--- Stated exercise 1 ---
For the exchange on voter fraud, decide whether each statement agrees with the text. Answer yes or no and quote the deciding words exactly.
(a) The first democracies required physical presence.
(b) People have been told that the 2020 election was the least secure in history.
(c) Fraud should be balanced against convenience.
--- Stated exercise 2 ---
Pick out every line of the records that contains the string "part", treating uppercase and lowercase as different.

--- Page ---
━━━━━━━━━━━━━━━━━━━━

Democracy with hoops is still democracy. The first democracies required physical presence and had hoops to prevent fraud BECAUSE when fraud can change the outcome it's not democracy anymore. So no, your priorities are wrong. There is no balance. Fraud must be eliminated as a factor so that democracy exists, and any proposal for convenience must not change that fact.


Alleged voter fraud is entirely different, because you have no evidence that the thing you're alleging to be happening is actually happening.
Other than the evidence you've chosen to ignore, yes.
I haven't ignored it
Emphasis added


I said the perception of untrustworthiness is a problem in of itself and the single indispensable mitigation of that problem is to be in fact trustworthy.
The only reason it's a problem is because people like you and Trump are out there telling people it's a problem. Turns out people will believe whatever they're told, I know shocker.
They've been told (hilariously and constantly) that the 2020 election was the safest and most secure in history.

━━━━━━━━━━━━━━━━━━━━

--- Data rows ---
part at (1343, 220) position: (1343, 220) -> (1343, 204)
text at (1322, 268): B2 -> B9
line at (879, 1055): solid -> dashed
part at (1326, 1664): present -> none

━━━━━━━━━━━━━━━━━━━━

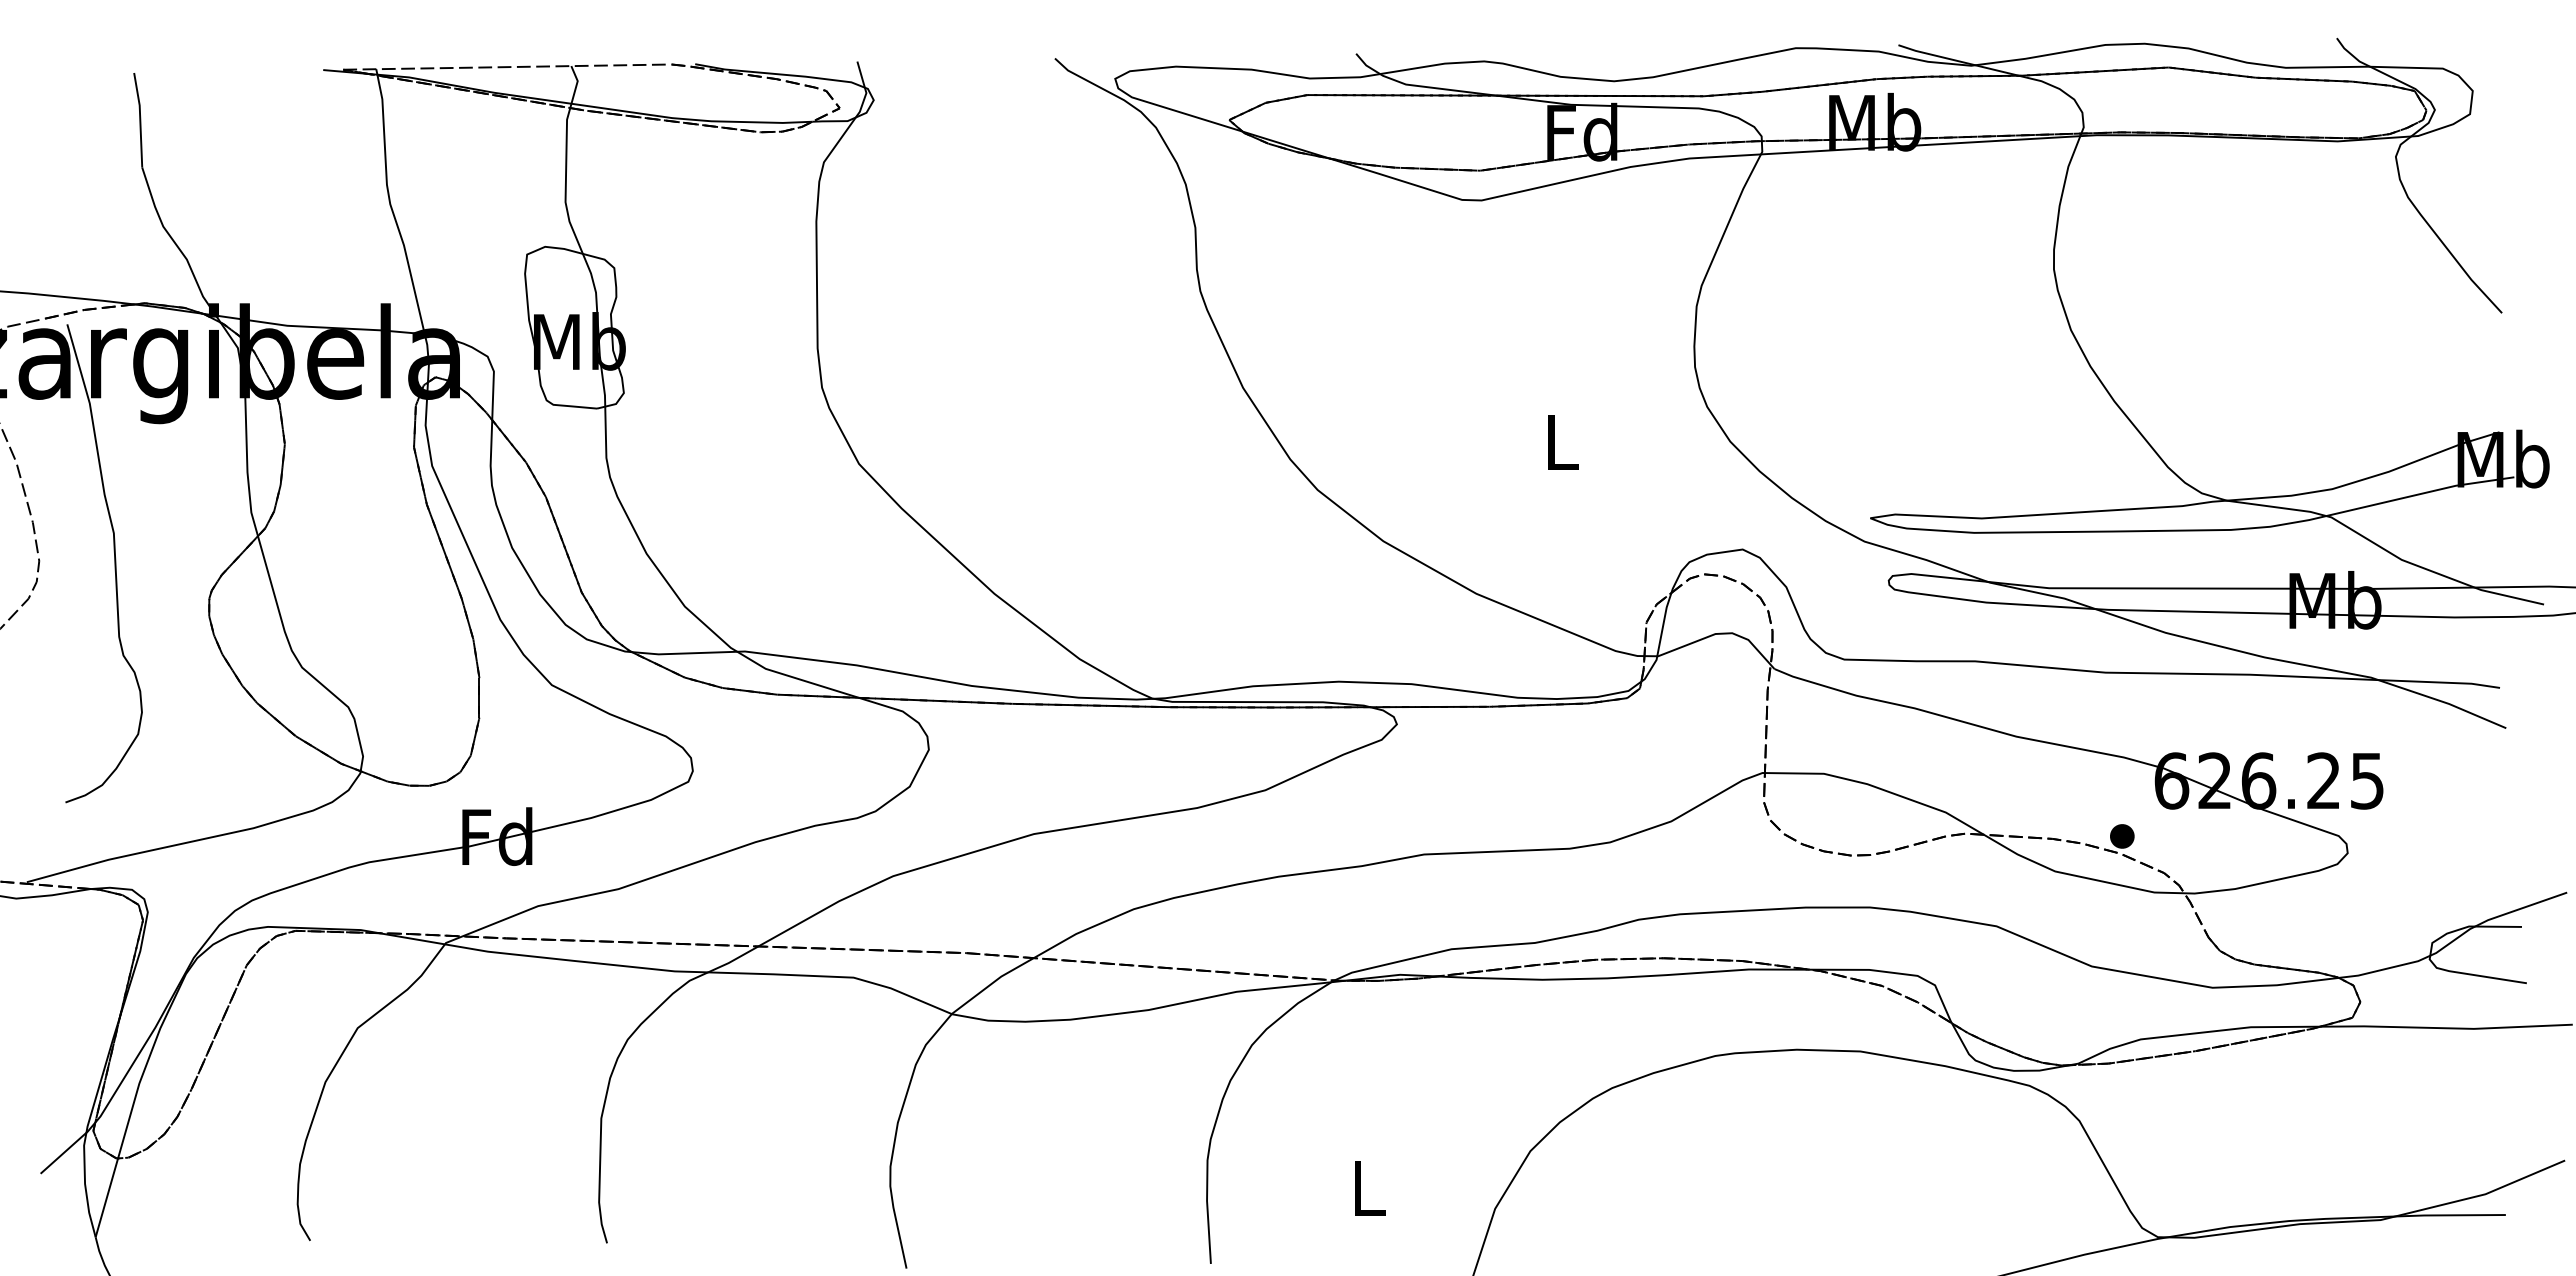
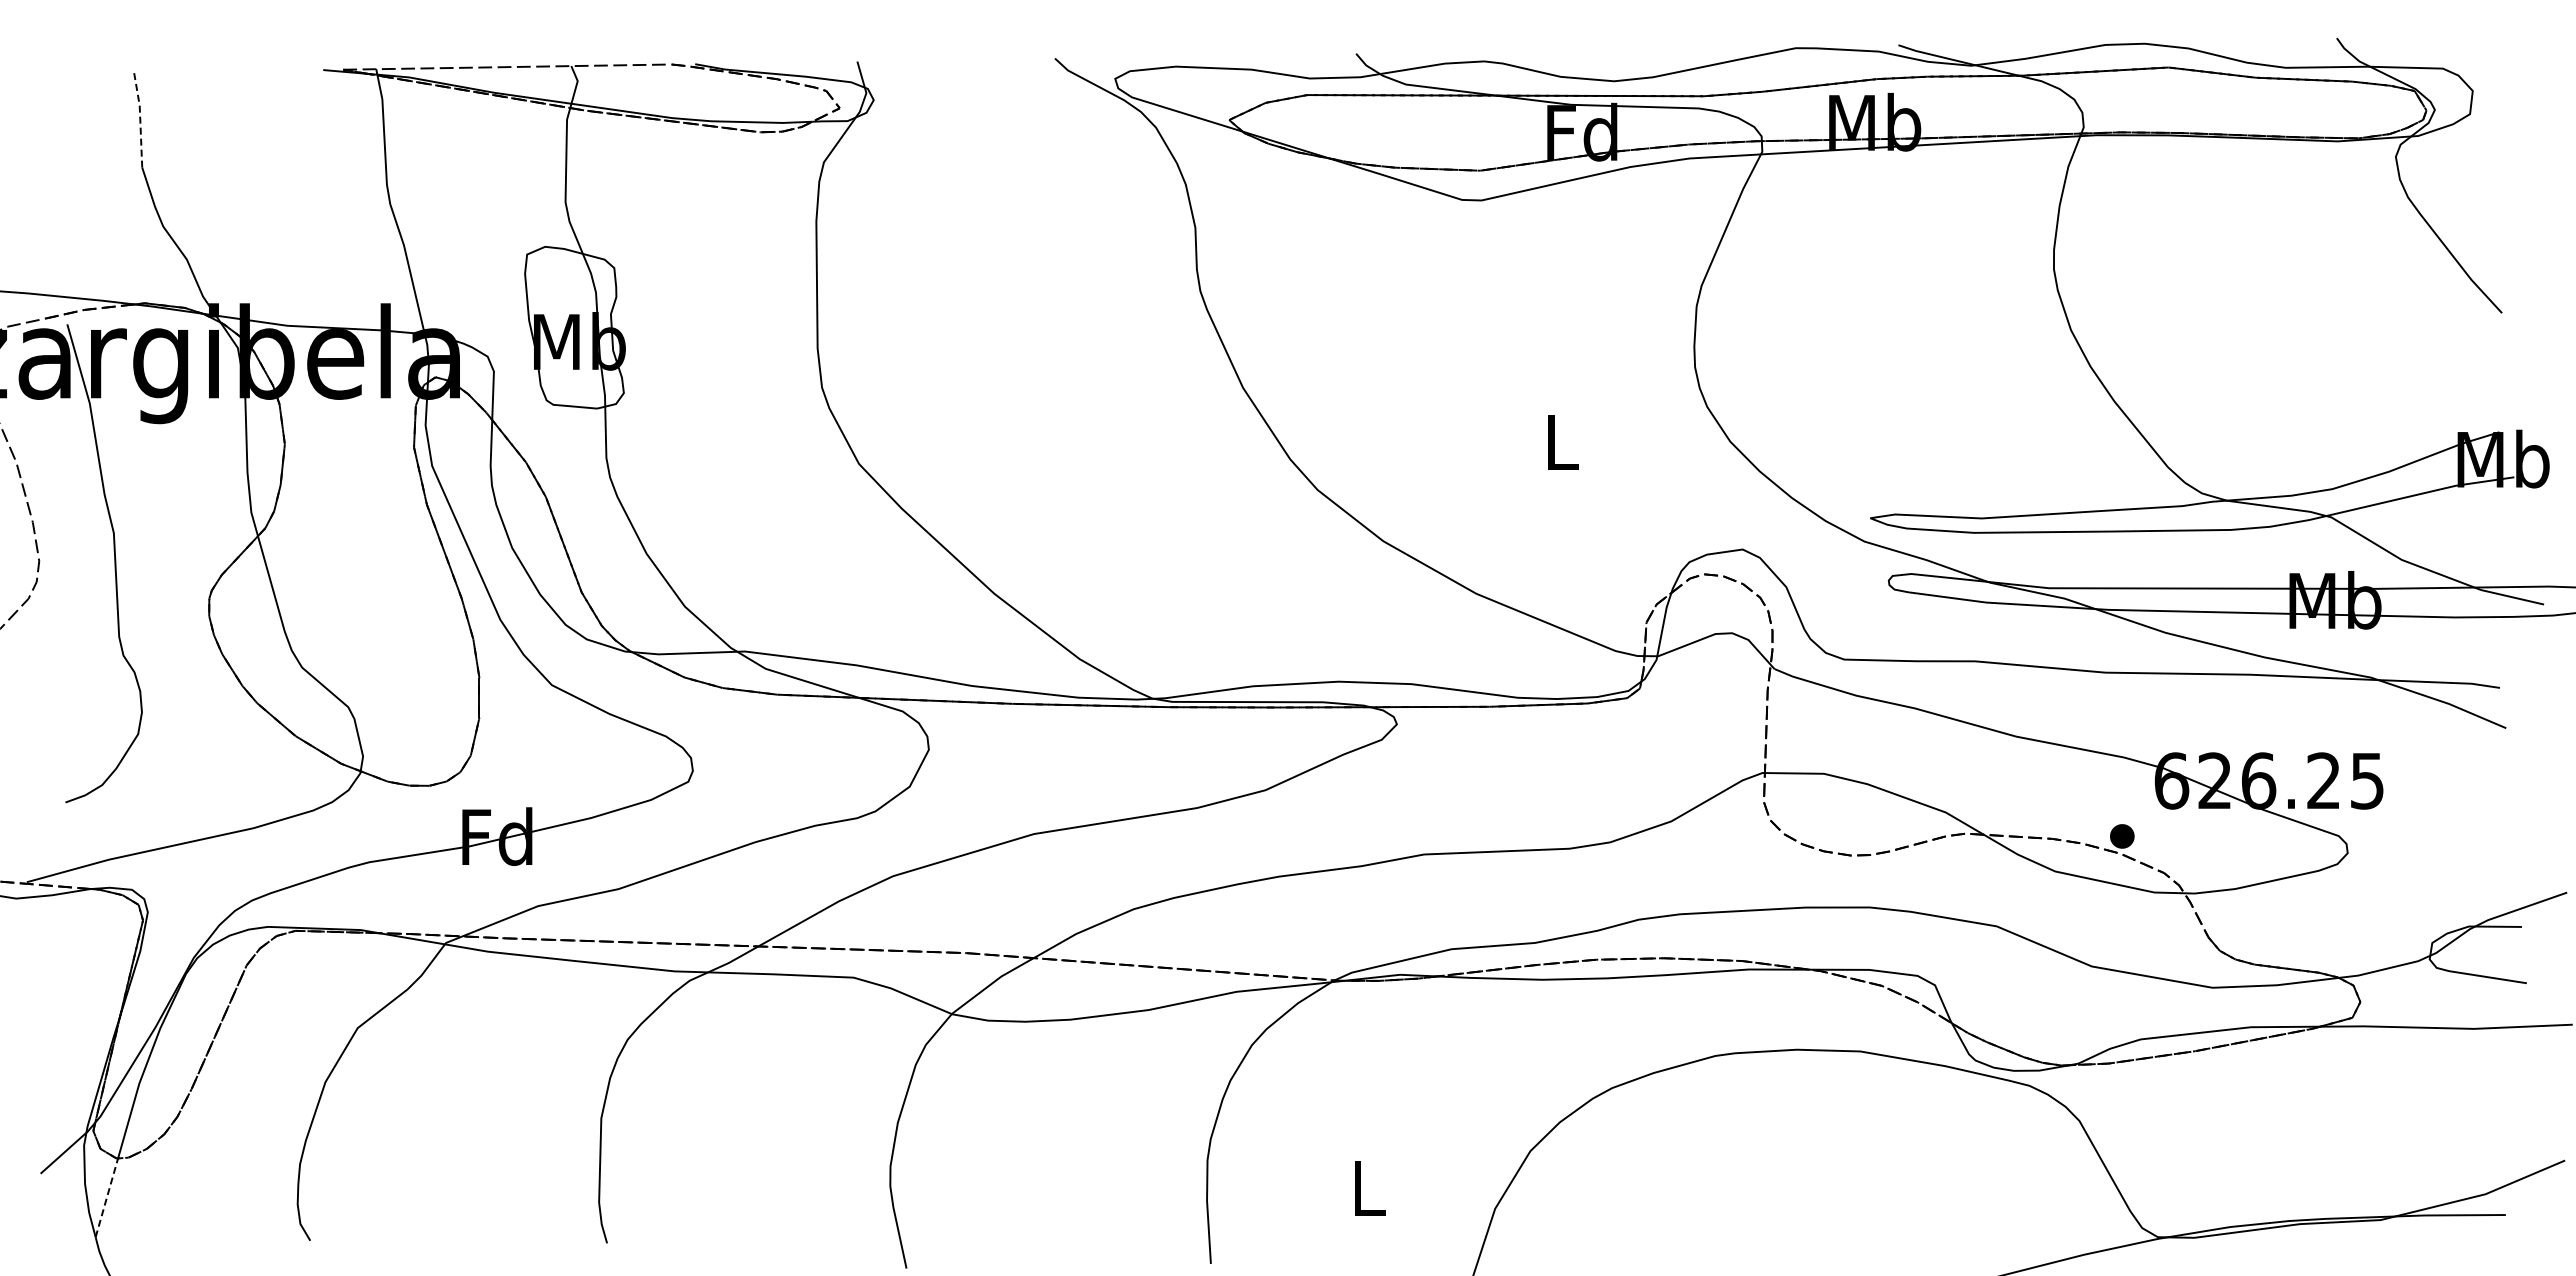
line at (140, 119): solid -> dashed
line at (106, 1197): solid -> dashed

━━━━━━━━━━━━━━━━━━━━

--- Complete response 1 ---
(a) Yes: "The first democracies required physical presence"
(b) No: "the 2020 election was the safest and most secure in history"
(c) No: "There is no balance."

--- Complete response 2 ---
part at (1343, 220) position: (1343, 220) -> (1343, 204)
part at (1326, 1664): present -> none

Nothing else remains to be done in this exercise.